身に着けているものは、ドレスのままだった。
「君はあのあと、馬車に乗った途端気を失ってしまったんだよ」
説明されて、カトリーナは思い出した。
ミルドワース伯爵の邸の、二階の部屋から飛び降りたあと、レオンハルトの指揮で伯爵や邸にいたものたちが捕えられるのを見た。
伯爵たちが引き立てられたあと、庭に降りてきたクリストファーに、あとは引き受けるからいったん邸に戻って休むようにと告げられて、カトリーナはレオンハルトとともに馬車に乗り――、そして、そのあとからの記憶がない。レオンハルトの言う通り、どうやらそこで気を失ってしまったのだろう。
気が張り詰めていたこともあるだろうが、おそらく昨夜は眠れなかったので、そのせいだろう。レオンハルトに恥ずかしいところを見せてしまった。

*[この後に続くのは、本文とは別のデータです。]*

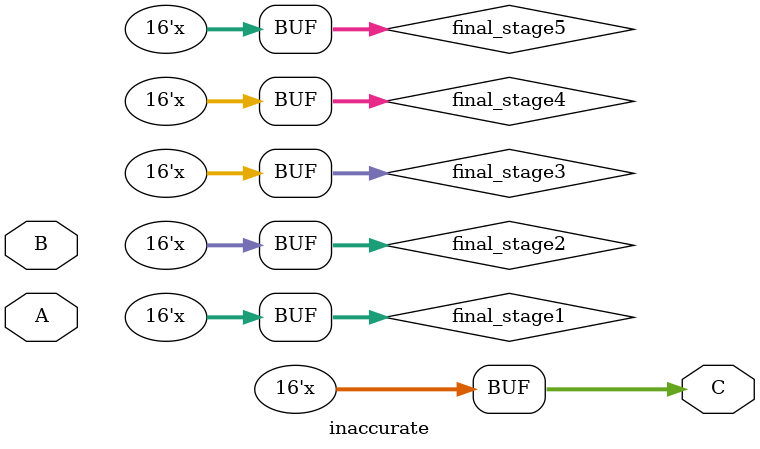
<source format=v>
`timescale 1ns / 1ps
module inaccurate(A,B,C);
input[7:0] A,B;
output[15:0] C;
reg [15:0] C;
reg [15:0] stage1,stage2,stage3,stage4,stage5,stage6,stage7,stage8;
reg [15:0] final_stage1,final_stage2,final_stage3,final_stage4,final_stage5,final_stage6,final_stage7,final_stage8;
//for stage1
always @(*) 
begin
if(B[7]===1'b1)begin
stage1[15]<=1'b0;
stage1[14:7]<=A[7:0];
stage1[6:0]<=1'b0;
end
else if(B[7]==1'b0)begin
stage1[15:0]<=1'b0;
end
if(B[6]==1'b1)begin
stage2[15:14]<=1'b0;
stage2[13:6]<=A[7:0];
stage2[5:0]<=1'b0;
end
else if(B[6]==1'b0)begin
stage2[15:0]<=1'b0;
end
if(B[5]==1'b1)begin
stage3[15:13]<=1'b0;
stage3[12:5]<=A[7:0];
stage3[4:0]<=1'b0;
end
else if(B[5]==1'b0)begin
stage3[15:0]<=1'b0;
end
if(B[4]==1'b1)begin
stage4[15:12]<=1'b0;
stage4[11:4]<=A[7:0];
stage4[3:0]<=1'b0;
end
else if(B[4]==1'b0)begin
stage4[15:0]<=1'b0;
end
if(B[3]==1'b1)begin
stage5[15:11]<=1'b0;
stage5[10:3]<=A[7:0];
stage5[2:0]<=1'b0;
end
else if(B[3]==1'b0)begin
stage5[15:0]<=1'b0;
end
/*if(B[2]==1'b1)begin
stage6[15:10]<=1'b0;
stage6[9:2]<=A[7:0];
stage6[1:0]<=1'b0;
end
else if(B[2]==1'b0)begin
stage6[15:0]<=1'b0;
end
if(B[1]==1'b1)begin
stage7[15:9]<=1'b0;
stage7[8:1]<=A[7:0];
stage7[0]<=1'b0;
end
else if(B[1]==1'b0)begin
stage7[15:0]<=1'b0;
end
if(B[0]==1'b1)begin
stage8[15:8]<=1'b0;
stage8[7:0]<=A[7:0];
end
else if(B[0]==1'b0)begin
stage8[15:0]<=1'b0;
end*/
final_stage1[15:0]<=stage1[15:0];//1
final_stage2[15:0]<=final_stage1[15:0]+stage2[15:0];//2
final_stage3[15:0]<=final_stage2[15:0]+stage3[15:0];//3
final_stage4[15:0]<=final_stage3[15:0]+stage4[15:0];//4
final_stage5[15:0]<=final_stage4[15:0]+stage5[15:0];//5
//final_stage6[15:0]<=final_stage5[15:0]+stage6[15:0];//6
//final_stage7[15:0]<=final_stage6[15:0]+stage7[15:0];//7
//final_stage8[15:0]<=final_stage7[15:0]+stage8[15:0];//8
C[15:0]<=final_stage5[15:0];//correct answer

//C[15:0]<=final_stage8[15:0];//correct answer
end
endmodule


</source>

今は何時だろうかと窓外に目を向けると、オレンジ色に染まっている。
「わたし……、ずっと寝ていたのね」
「疲れていたのだろう。まだ休んでいていいんだぞ」
カトリーナは首を横に振る。
そして、レオンハルトの夏の空のように青い双眸をじっと見つめた。
「な、なんだ?」
黙って凝視してくるカトリーナにレオンハルトがうっすらと頬を染めてたじろいだように視線を逸らす。
(レオンが……、十二年前の王子様なのよ、ね)
レオンハルトは、覚えているのだろうか。
「レオン……」
「どうした?」
カトリーナは十二年前のことを訊こうと口を開きかけて、――結局何も言わずに首を振った。

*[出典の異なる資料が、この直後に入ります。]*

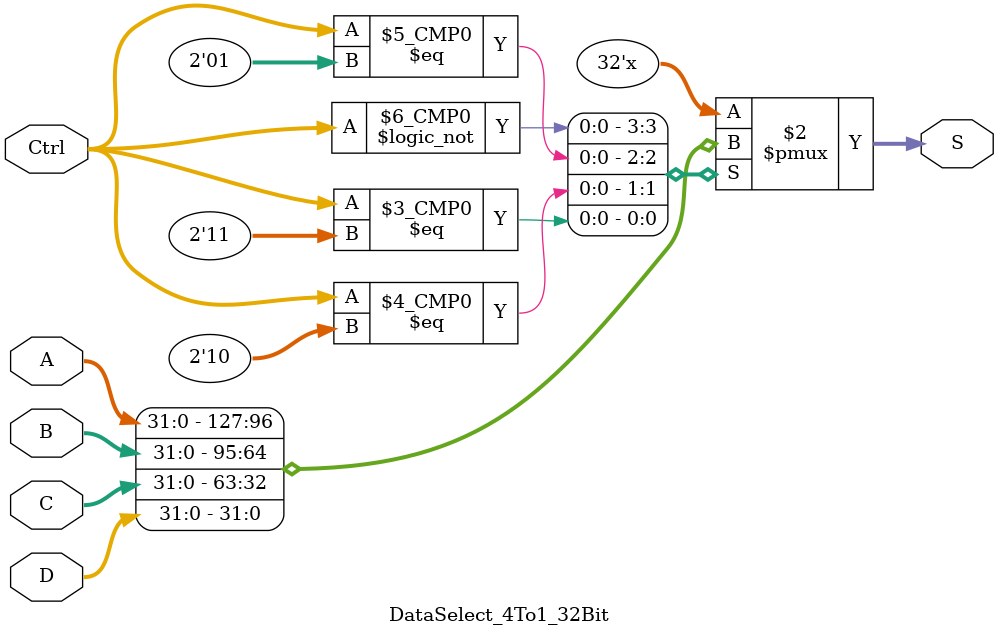
<source format=v>
`timescale 1ns / 1ps
module DataSelect_4To1_32Bit(A, B, C, D, Ctrl, S);
  input [31:0] A, B, C, D; // ËÄ¸öÊý¾Ý
  input [1:0]Ctrl; //¿ØÖÆÐÅºÅ
  output reg[31:0] S;
  always @(Ctrl or A or B or C or D) begin
    case(Ctrl)
	   2'b00: S = A;
		2'b01: S = B;
		2'b10: S = C;
		2'b11: S = D;
		default: S = 0; // ¸øÁãºÅ¼Ä´æÆ÷¸³Öµ²»»áÓÐÓ°Ïì£¬ÒòÎª¼Ä´æÆ÷Ä£¿é²»»áÐÞ¸ÄÁãºÅ¼Ä´æÆ÷µÄÖµ
	 endcase
  end
endmodule

</source>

十二年前の王子様はレオンハルトであってもそうでなくても、覚えていてもいなくても、別にいい。カトリーナは今のレオンハルトが好きなのだから。
「あのね、結局なにがなんだかちっともわからないの。説明してくれる?」
かわりにそう訊ねると、レオンハルトは「そうだったな」と頷いて口を開く。
カトリーナは説明するレオンハルトを見つめながら、そっと心臓の上をおさえた。
カトリーナがどれほど好きになったとしても、レオンハルトには別に好きな人がいる。
泣きそうになるのを堪えて、笑顔を作るのが、つらかった。